By this time word had spread through the village that an injured foreigner had arrived in the village and the women were filling up the room to the point where they had to stand in the doorway. I could communicate with only two other women in Arabic because the rest only spoke a dialect of the island called Socotri. One of the women had what I thouth to be green henna all over her face. I found it odd given that when the green power is removed a red stain is left; however, she corrected my mistake by letting me know that it was some other kind of herb that protected her skin from the sun.

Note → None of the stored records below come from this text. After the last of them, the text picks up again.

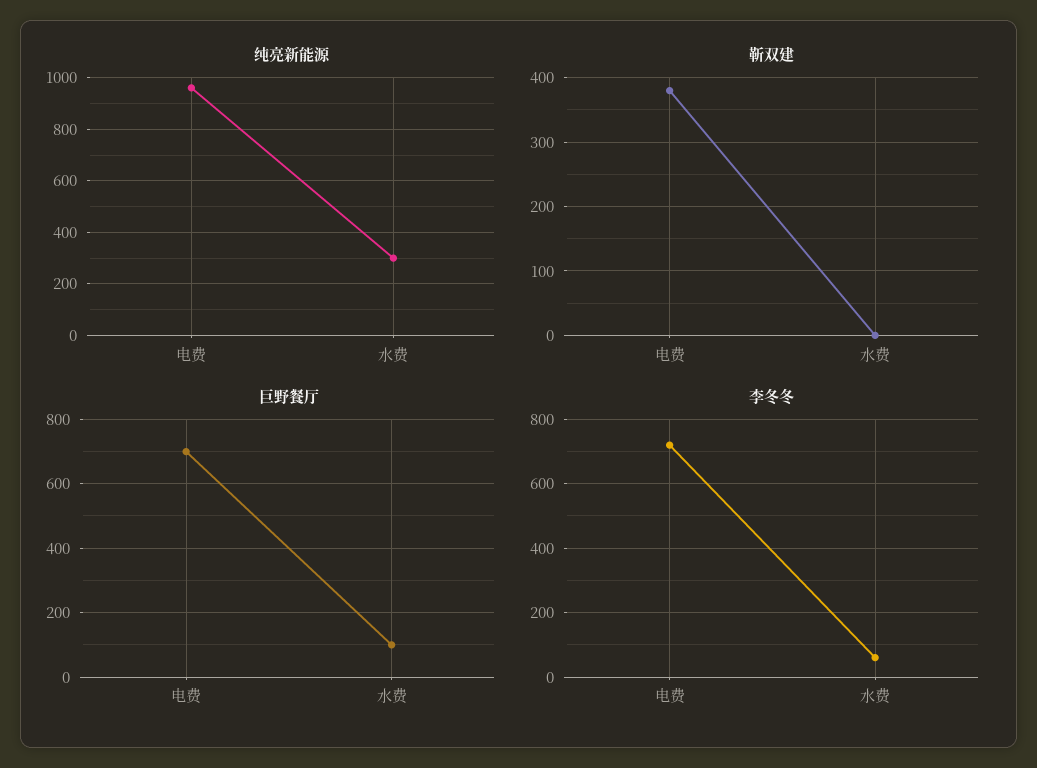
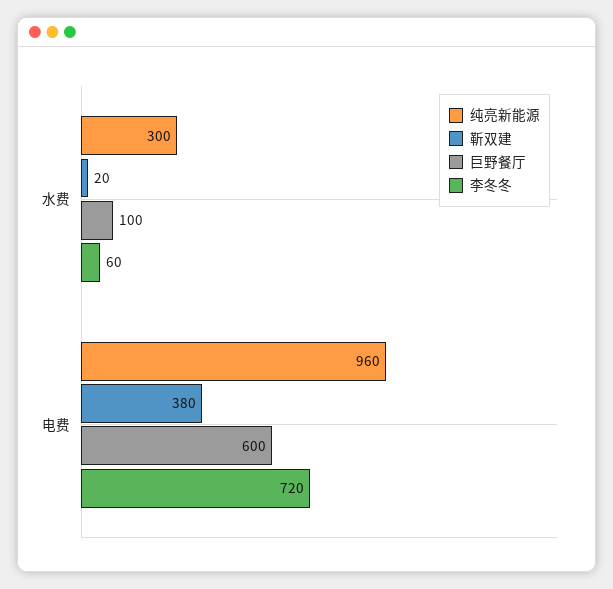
  {
    "纯亮新能源": {
      "电费": 960,
      "水费": 300
    },
    "靳双建": {
      "电费": 380,
-     "水费": 0
+     "水费": 20
    },
    "巨野餐厅": {
-     "电费": 700,
+     "电费": 600,
      "水费": 100
    },
    "李冬冬": {
      "电费": 720,
      "水费": 60
    }
  }

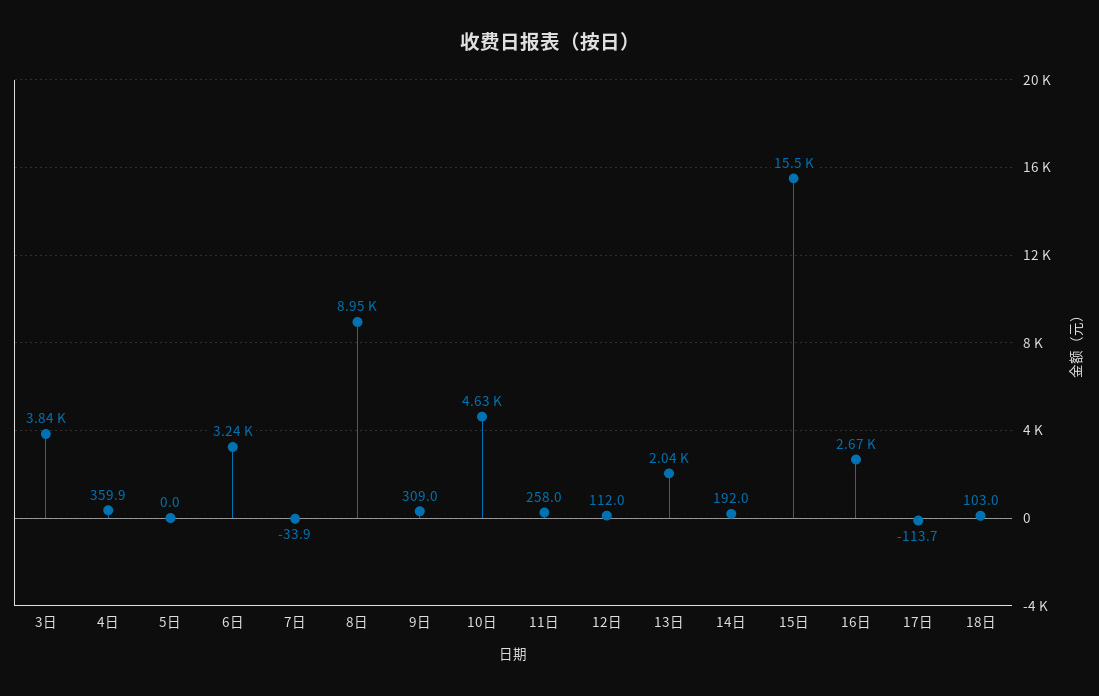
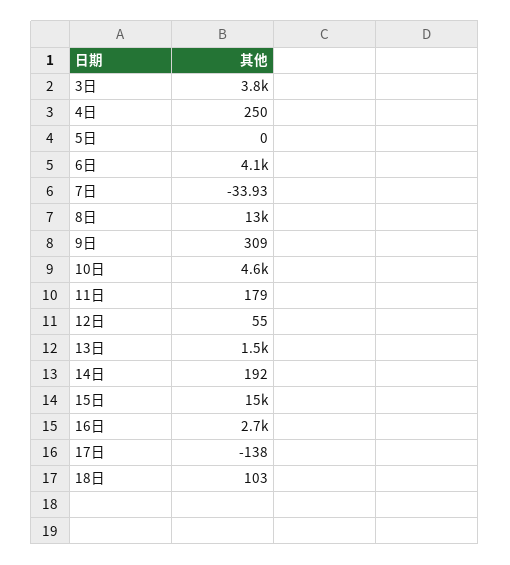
  {
    "3日": 3840,
-   "4日": 359.9,
+   "4日": 250,
    "5日": 0,
-   "6日": 3240,
+   "6日": 4100,
    "7日": -33.93,
-   "8日": 8950,
+   "8日": 13000,
    "9日": 309,
    "10日": 4630,
-   "11日": 258,
+   "11日": 179,
-   "12日": 112,
+   "12日": 55,
-   "13日": 2040,
+   "13日": 1500,
    "14日": 192,
    "15日": 15500,
    "16日": 2670,
-   "17日": -113.7,
+   "17日": -138,
    "18日": 103
  }

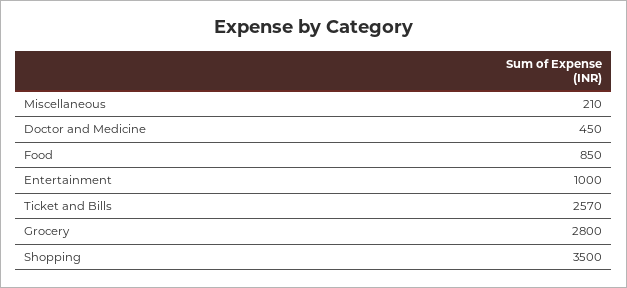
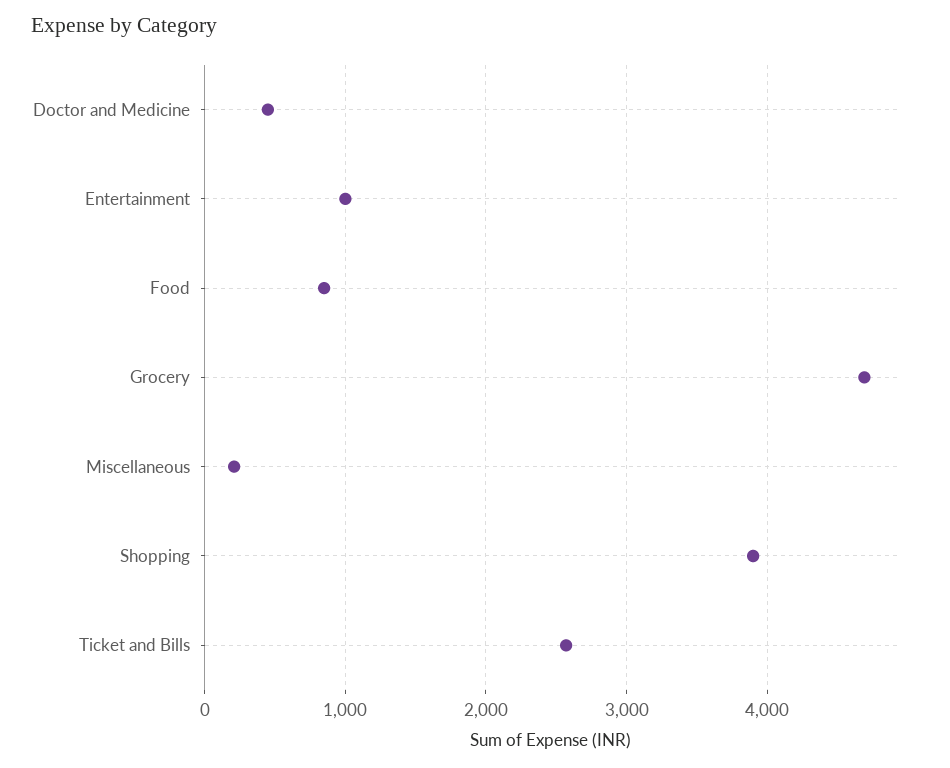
  {
    "Miscellaneous": 210,
    "Doctor and Medicine": 450,
    "Food": 850,
    "Entertainment": 1000,
    "Ticket and Bills": 2570,
-   "Grocery": 2800,
+   "Grocery": 4700,
-   "Shopping": 3500
+   "Shopping": 3900
  }

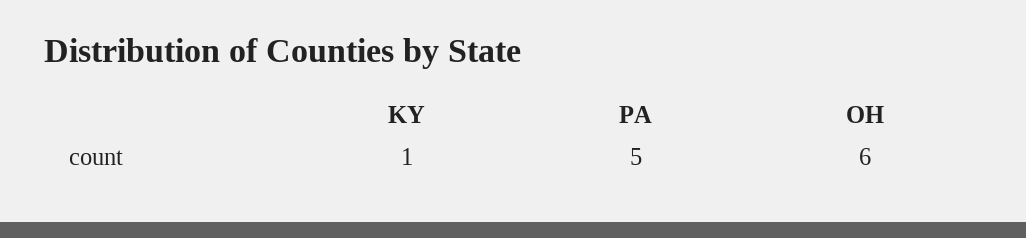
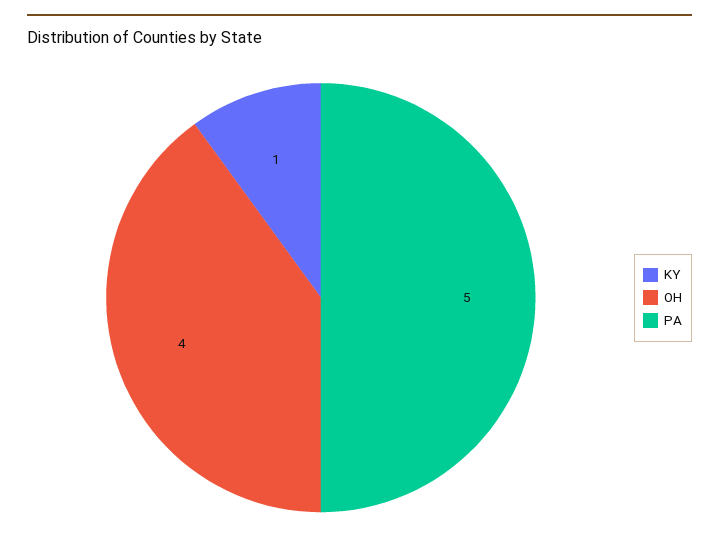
  {
    "KY": 1,
    "PA": 5,
-   "OH": 6
+   "OH": 4
  }

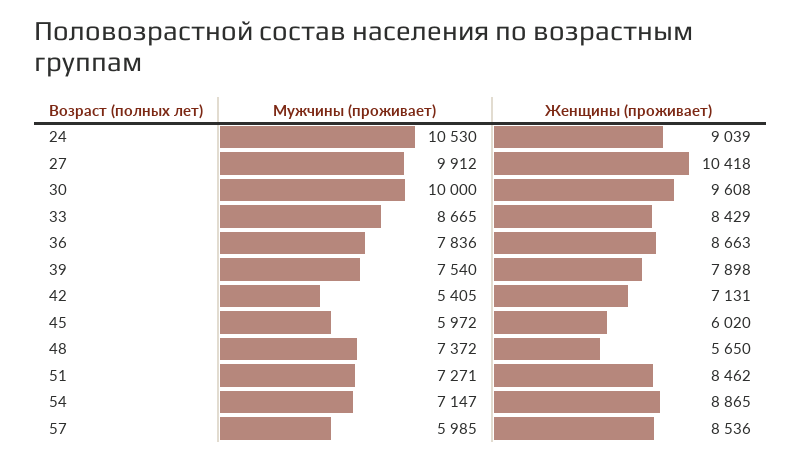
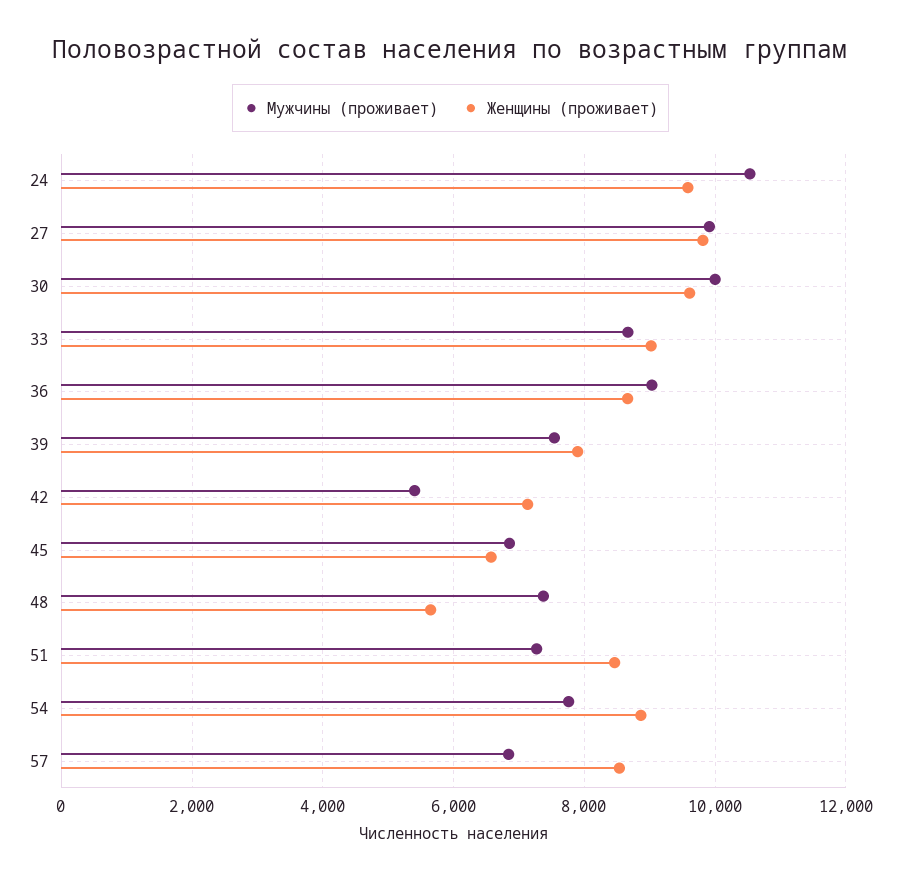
  {
    "Мужчины (проживает)": {
      "24": 10530,
      "27": 9912,
      "30": 10000,
      "33": 8665,
-     "36": 7836,
+     "36": 9000,
      "39": 7540,
      "42": 5405,
-     "45": 5972,
+     "45": 6800,
      "48": 7372,
      "51": 7271,
-     "54": 7147,
+     "54": 7800,
-     "57": 5985
+     "57": 6800
    },
    "Женщины (проживает)": {
-     "24": 9039,
+     "24": 9600,
-     "27": 10418,
+     "27": 9800,
      "30": 9608,
-     "33": 8429,
+     "33": 9000,
      "36": 8663,
      "39": 7898,
      "42": 7131,
-     "45": 6020,
+     "45": 6600,
      "48": 5650,
      "51": 8462,
      "54": 8865,
      "57": 8536
    }
  }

Food arrived, rice and beef. As unpleasant as an injury can be, it is even more unpleasant when fifty women are sitting around watching every move you make and especially while you are trying to eat. One hundred eyes watching your every move makes you lose your appetite a bit and is not very nice.
I suppose Wagdy got bored because I was then told via Ahmed that we had to leave. In retrospect I can now see what a naïve ass that Wagdy is. We left the home, myself showered and strapped in a blood stained sling lent to me by the family to go on dirt roads up a mountain and camp for the night. As soon as we got to the camp Wagdy flopped down on a mattress. Oh how I hated him. At that point I didn’t even care to hide it. I insisted I be put on the next flight out, which turned out to be two days away on a Wednesday.
I spent the night with other campers, a couple from Barcelona and an eccentric British man with an obsession with birds. The woman from Barcelona was a pharmacist and gave me some strong pain killers that undoubtedly saved me from killing Wagdy. After a nice dinner and a drum session played on used oil containers, I went to sleep in a tent and was feasted upon by vicious mosquitoes.
The following morning I returned to Hadibo, the main town and that evening I went to a local woman’s home on the recommendation of Wagdy. As it turns out, it was the only good thing Wagdy did as this woman had the most amazing talents with henna. We showed up at 7pm and she worked on my arms for three hours drawing intricate lines in black hair dye and later filling them with red henna. A woman came by to visit and told me she could have me engaged to her brother, I kindly declined the kind offer.
The following day I took an Arabia Felix flight to Sana’a. I could not believe it when I realized one of the flight attendant was Bast, a former student of mine from Sana’a. Then again, nothing comes as much of a surprise in Yemen to me anymore.